My second prod towards writing this is the current situation with an aunt, the last of her generation who at 95 has had a fall and the inevitable hip replacement. She lives alone - her husband died many years ago - and is fiercely independent. She had a very good job in publishing and is not without some means, so as she is not capable of looking after herself the spectre has risen of “accommodation." Her reply is she would rather die than tolerate that; the vision of communal bingo is simply not on her radar.

The problem there is that the home help that she has to have is expensive and she gets no help with that, nor will she if forced into a home. All that she accepts, yet of course she paid very large sums of tax when employed. I am not going into any other areas with my aunt's case as it is private but it explains a situation that affects many.

JD put it quite well with his “granny farm” tale of a man returning to the UK to set one up purely from a business point of view. The problem is not going away and after all those who have something left at the end of their lives have ever increasing amounts taken from them, you have to ask where will it all end.

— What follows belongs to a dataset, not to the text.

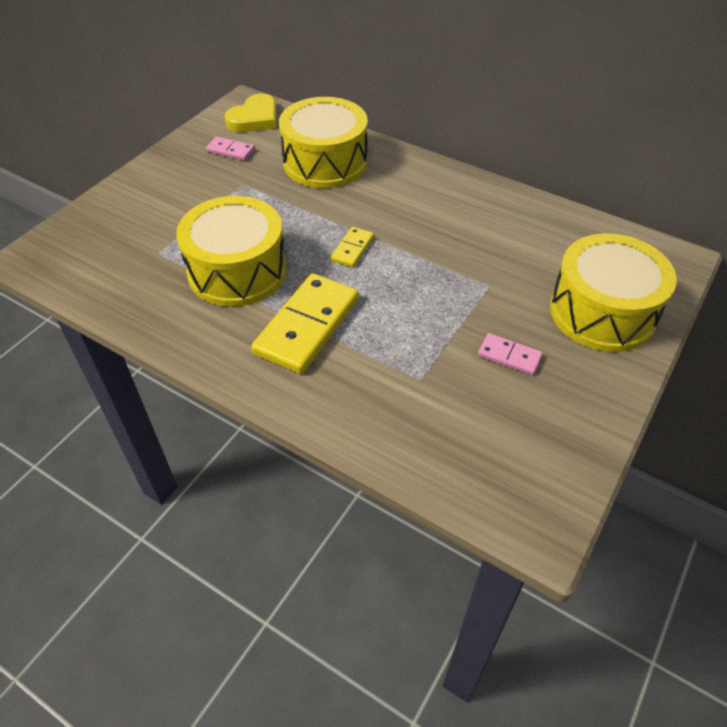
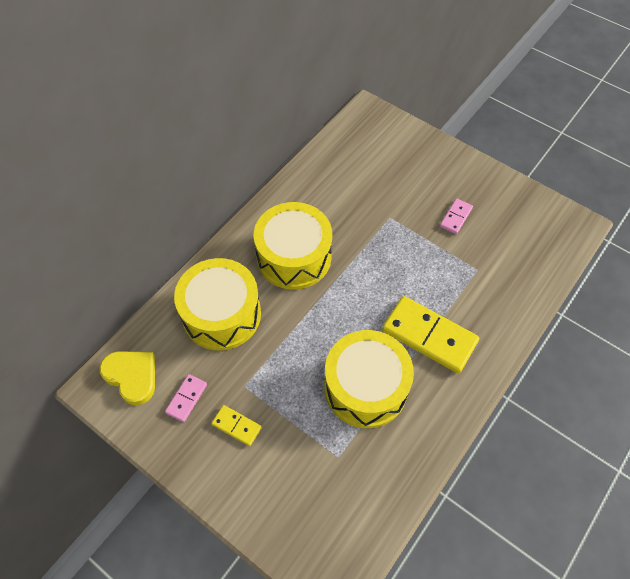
camera: 85 degrees left, 10 degrees up
(352, 249) = (344, 300): yellow domino -> yellow domino (236, 426)
(602, 312) = (416, 161): yellow drum -> yellow drum (294, 257)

Many years ago this country had philanthropy as part of its make up and mutuals thrived along with building societies, trusts etc; all now gone or disappearing. The avenues to create other ways to look after elderly people are narrowing to a model very few like the look of, and that's from the outside looking in.

Recent governments put the idea of immigrants as a part solution, a younger working sector paying taxes for the less fortunate in years. Except of course the immigrants from the third world are largely non tax-paying and themselves recipients of welfare and in their case have never paid into the system, plus a larger percentage demographically don’t work at all. All this is paid for by an ever smaller tax-paying percentage of the population, as are most taxes like council tax which makes successive claims seem rather like pushing a very large Ponzi scheme onto the general population.

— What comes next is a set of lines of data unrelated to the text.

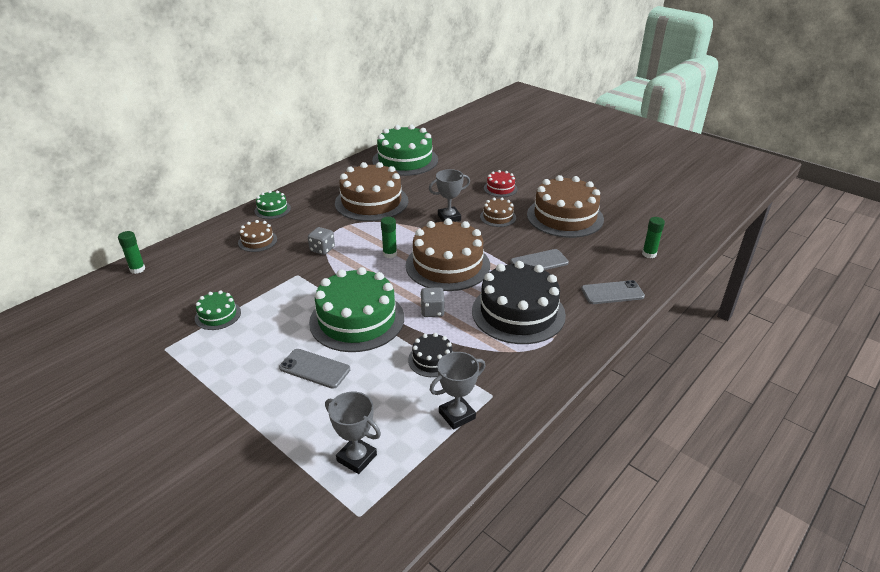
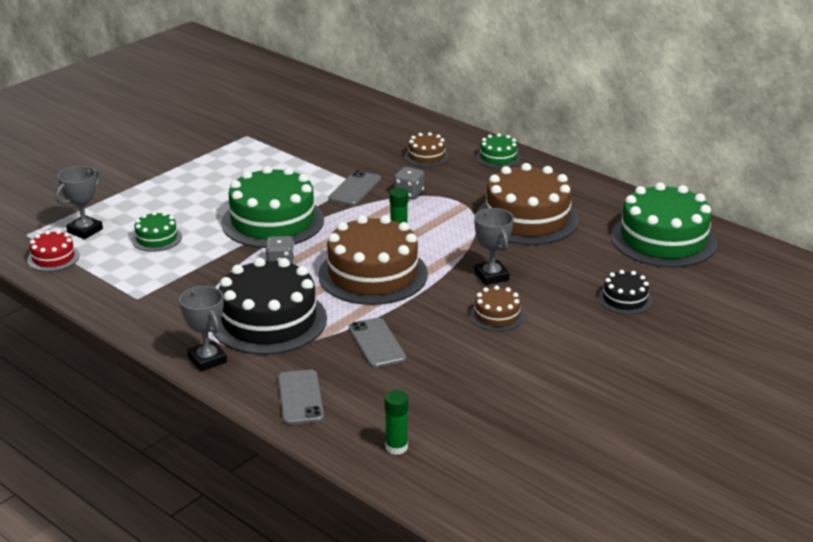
camera: 90 degrees right, 5 degrees down
(137, 269) = (372, 105): green glue stick -> none
(218, 315) = (292, 152): green cake -> green cake (156, 238)
(314, 369) = (202, 204): grey phone -> grey phone (355, 189)
(432, 360) = (199, 264): black cake -> black cake (625, 299)
(457, 415) = (117, 278): grey trophy -> grey trophy (207, 360)
(500, 188) = (587, 321): red cake -> red cake (53, 257)
(565, 217) = (504, 376): brown cake -> none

Eventually as with all these "kick the can down the road"  schemes they will have their day at everyone else's expense. I pray I am not around to be part of it, as it seems (as my football club manager says) “there is no plan B”. The other big change that impacts on the same problem is family: we have changed dramatically as a society since the Second World War. Before then it was almost a given that granny would be cared for by the family, but not any more; hence the “granny farm”.

The “family” still has a big role in the likes of Italian and other Med countries where all live together, maybe not as guaranteed as in the past but it still exists; yet here of all places it exists among many immigrant groups and is still a major part, as it was when I was a kid growing up in a Jewish neighborhood where there was no hesitation about accommodating elderly relatives, they just did it.

So what is the answer? At this juncture there simply isn’t one: there are ever more elderly people and fewer places to accommodate and less choice if any; and poorer care seems the way forward, at ever more cost for less. It is a problem that has been building for decades, yet not one political party has made any attempt to plan for the future. As with most things regarding the welfare state and especially the NHS in all its forms, it would seem untouchable for fear of losing votes, which says all you need to know about the current state of politics in this country - shown to be ongoing, as the current election has already given us claims that can only said to be mendacious at best.


Paddington said...

Apart from the obvious, that people are living longer, I am coming to the conclusion that our whole economic system is completely broken, worldwide.

Most of the income and gains in productivity go to people who produce absolutely nothing, yet get a percentage of every transaction (bankers, hedge fund managers, and so on). This is even less sustainable than communism. As the population increases, and jobs vanish, we need a better solution.

James Higham said...

One can only speak for oneself on these matters but I'll not go to a home, nor am I lonely. The net helps a lot with this. This lady might have found similar people online.